Qu'est ce que la Biodiversité ?

La biodiversité, un enjeu local, national, planétaire

terreLe mot biodiversité apparu dans les années 80, a été popularisé par le Sommet de la Terre de Rio en1992. Il englobe trois niveaux d'organisation du vivant : la diversité écologique (ou diversité des écosystèmes), la diversité spécifique (diversité des espèces ou interspécifique) et la diversité génétique (ou intra-spécifique). Auparavant considérée de manière surtout patrimoniale, elle est aujourd’hui davantage envisagée pour les services qu’elle rend à la société : qualité et variété des paysages pour le plaisir, diminution de la pression phytosanitaire pour la santé, préservation d’un réservoir d’espèces vivantes, animales comme végétales pour le futur sans oublier l’indispensable service de la pollinisation. La biodiversité est ainsi devenue le cadre de réflexion et de discussion dans lequel sont revisitées et reformulées l’ensemble des questions posées par les relations que l’homme entretient avec les autres espèces et les milieux naturels. La "gestion de la biodiversité" a remplacé la "protection de la nature".

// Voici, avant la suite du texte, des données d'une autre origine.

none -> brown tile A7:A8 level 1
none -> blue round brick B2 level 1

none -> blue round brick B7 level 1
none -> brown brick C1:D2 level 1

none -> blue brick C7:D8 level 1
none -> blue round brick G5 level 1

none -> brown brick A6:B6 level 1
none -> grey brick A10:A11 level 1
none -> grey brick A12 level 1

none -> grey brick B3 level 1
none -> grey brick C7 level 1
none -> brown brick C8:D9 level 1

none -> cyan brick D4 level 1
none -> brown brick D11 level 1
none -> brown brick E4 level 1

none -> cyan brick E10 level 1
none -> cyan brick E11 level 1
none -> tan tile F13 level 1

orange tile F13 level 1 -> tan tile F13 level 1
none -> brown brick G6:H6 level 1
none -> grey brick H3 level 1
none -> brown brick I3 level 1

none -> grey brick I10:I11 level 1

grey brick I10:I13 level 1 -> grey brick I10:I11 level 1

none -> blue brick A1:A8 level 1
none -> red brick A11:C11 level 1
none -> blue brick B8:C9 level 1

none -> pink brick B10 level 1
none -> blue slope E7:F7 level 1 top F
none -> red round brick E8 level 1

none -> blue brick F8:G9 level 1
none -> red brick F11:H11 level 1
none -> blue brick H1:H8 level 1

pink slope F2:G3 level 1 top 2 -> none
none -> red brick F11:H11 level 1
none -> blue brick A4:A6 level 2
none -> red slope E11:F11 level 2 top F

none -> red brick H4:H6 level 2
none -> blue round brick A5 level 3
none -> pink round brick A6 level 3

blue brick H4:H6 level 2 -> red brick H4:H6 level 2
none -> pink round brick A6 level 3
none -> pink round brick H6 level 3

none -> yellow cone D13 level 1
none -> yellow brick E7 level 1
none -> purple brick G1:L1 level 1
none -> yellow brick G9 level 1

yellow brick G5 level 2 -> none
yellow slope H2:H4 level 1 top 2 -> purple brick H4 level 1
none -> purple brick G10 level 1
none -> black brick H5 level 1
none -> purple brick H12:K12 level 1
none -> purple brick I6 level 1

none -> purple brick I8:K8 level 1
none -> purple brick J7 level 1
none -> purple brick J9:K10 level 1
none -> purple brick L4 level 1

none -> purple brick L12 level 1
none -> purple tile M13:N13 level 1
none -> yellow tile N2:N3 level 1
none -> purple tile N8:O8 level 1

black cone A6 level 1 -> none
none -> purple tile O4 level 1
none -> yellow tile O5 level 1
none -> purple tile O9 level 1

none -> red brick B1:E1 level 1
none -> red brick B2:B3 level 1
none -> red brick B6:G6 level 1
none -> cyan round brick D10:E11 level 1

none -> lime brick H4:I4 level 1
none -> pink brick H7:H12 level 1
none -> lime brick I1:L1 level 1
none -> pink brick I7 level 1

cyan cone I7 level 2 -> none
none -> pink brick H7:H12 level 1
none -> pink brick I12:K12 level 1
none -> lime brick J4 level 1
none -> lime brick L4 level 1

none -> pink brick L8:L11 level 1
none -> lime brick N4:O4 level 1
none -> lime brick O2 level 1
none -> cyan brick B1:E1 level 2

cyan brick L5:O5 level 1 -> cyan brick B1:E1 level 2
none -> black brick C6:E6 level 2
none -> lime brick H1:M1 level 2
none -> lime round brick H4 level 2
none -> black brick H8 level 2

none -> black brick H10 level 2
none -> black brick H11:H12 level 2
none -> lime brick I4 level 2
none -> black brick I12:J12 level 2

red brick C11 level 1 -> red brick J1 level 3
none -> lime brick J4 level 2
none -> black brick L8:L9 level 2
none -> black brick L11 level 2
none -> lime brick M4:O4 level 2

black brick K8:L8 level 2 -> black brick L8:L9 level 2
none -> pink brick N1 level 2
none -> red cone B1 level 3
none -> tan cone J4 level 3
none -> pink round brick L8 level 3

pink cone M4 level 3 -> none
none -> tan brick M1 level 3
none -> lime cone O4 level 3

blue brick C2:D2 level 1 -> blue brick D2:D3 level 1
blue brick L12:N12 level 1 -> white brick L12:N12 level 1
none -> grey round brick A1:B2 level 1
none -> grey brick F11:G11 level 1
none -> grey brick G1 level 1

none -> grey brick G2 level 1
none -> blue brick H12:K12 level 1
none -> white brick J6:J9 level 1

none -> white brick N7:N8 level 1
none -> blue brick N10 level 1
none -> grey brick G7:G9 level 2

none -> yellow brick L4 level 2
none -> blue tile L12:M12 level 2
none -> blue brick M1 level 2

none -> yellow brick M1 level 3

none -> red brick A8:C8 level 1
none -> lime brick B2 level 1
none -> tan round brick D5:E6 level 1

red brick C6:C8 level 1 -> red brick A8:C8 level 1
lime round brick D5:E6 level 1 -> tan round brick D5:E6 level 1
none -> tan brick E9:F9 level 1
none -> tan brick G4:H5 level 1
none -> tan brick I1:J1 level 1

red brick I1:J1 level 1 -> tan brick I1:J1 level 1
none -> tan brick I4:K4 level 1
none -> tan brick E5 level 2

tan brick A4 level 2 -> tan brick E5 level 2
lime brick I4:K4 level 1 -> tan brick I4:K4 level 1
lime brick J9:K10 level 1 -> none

Pourquoi protéger la biodiversité ?

  • Elle joue un rôle dans la régulation des grands équilibres physico-chimiques de la biosphère, notamment au niveau de la production et du recyclage du carbone et de l’oxygène.
  • Elle contribue à la fertilité des sols et à sa protection, ainsi qu’à la régulation du cycle hydrologique.
  • Elle est à la base de toute la production agricole, tant du point de vue du nombre d’espèces utilisées que des nombreuses variétés patiemment sélectionnées ; elle est indispensable pour l’amélioration des végétaux et des animaux domestiques.
  • Elle contribue à la fourniture de nombreux produits alimentaires, de matières premières pour l’industrie, de médicaments, de matériaux de construction et à usages domestiques.
  • Elle absorbe et décompose divers polluants organiques et minéraux, et participe par exemple à l’épuration des eaux.
  • Elle suscite une activité économique liée au tourisme et à l’observation d’espèces dans leur milieu ou à l’attrait de beaux paysages.


Mieux intégrer biodiversité et agriculture dans les systèmes de production

inra« Les marges de manoeuvre des exploitations agricoles pour intégrer des pratiques réputées favorables à la biodiversité sont conditionnées par des facteurs techniques, économiques et sociaux. Ainsi, l’organisation de rotations longues et diversifiées, une répartition adaptée des cultures dans les territoires, l’utilisation de cultures associées, l’implantation de couverts intermédiaires et de cultures dérobées, l’utilisation de variétés moins sensibles aux maladies, la simplification du travail du sol… sont autant d’éléments importants pour la biodiversité dans les régions de grandes cultures. »

Source : Agriculture et biodiversité : valoriser les synergies.
Rapport d’expertise Inra juillet 2008. www.inra.fr


Luzerne et infrastructures écologiques

Dans les zones cultivées, c’est ce que l’on appelle les « éléments fixes du paysage » : haies, bords de chemins, bosquets, mares, prairies permanentes qui abritent l’essentiel de la faune et de la flore. Dans les régions de grandes cultures, ces éléments sont rares en raison de la taille des parcelles, de la quasi absence d’élevages et de cultures pérennes, du relief peu accentué. En Champagne Ardenne  par exemple cette proportion de surfaces d’infrastructures écologiques est parmi la plus basse de France. Dans cette région la luzerne,  qui occupe 8 % des terres agricoles et qui couvre le sol toute l’année joue le rôle de correctif à ce déficit de zones d’accueil naturelles à la biodiversité. C’est pourquoi il est indispensable de préserver son exploitation. Si elle disparaissait elle serait remplacée par des cultures annuelles de céréales ou de colza n’offrant pas les mêmes avantages pour la faune et la flore.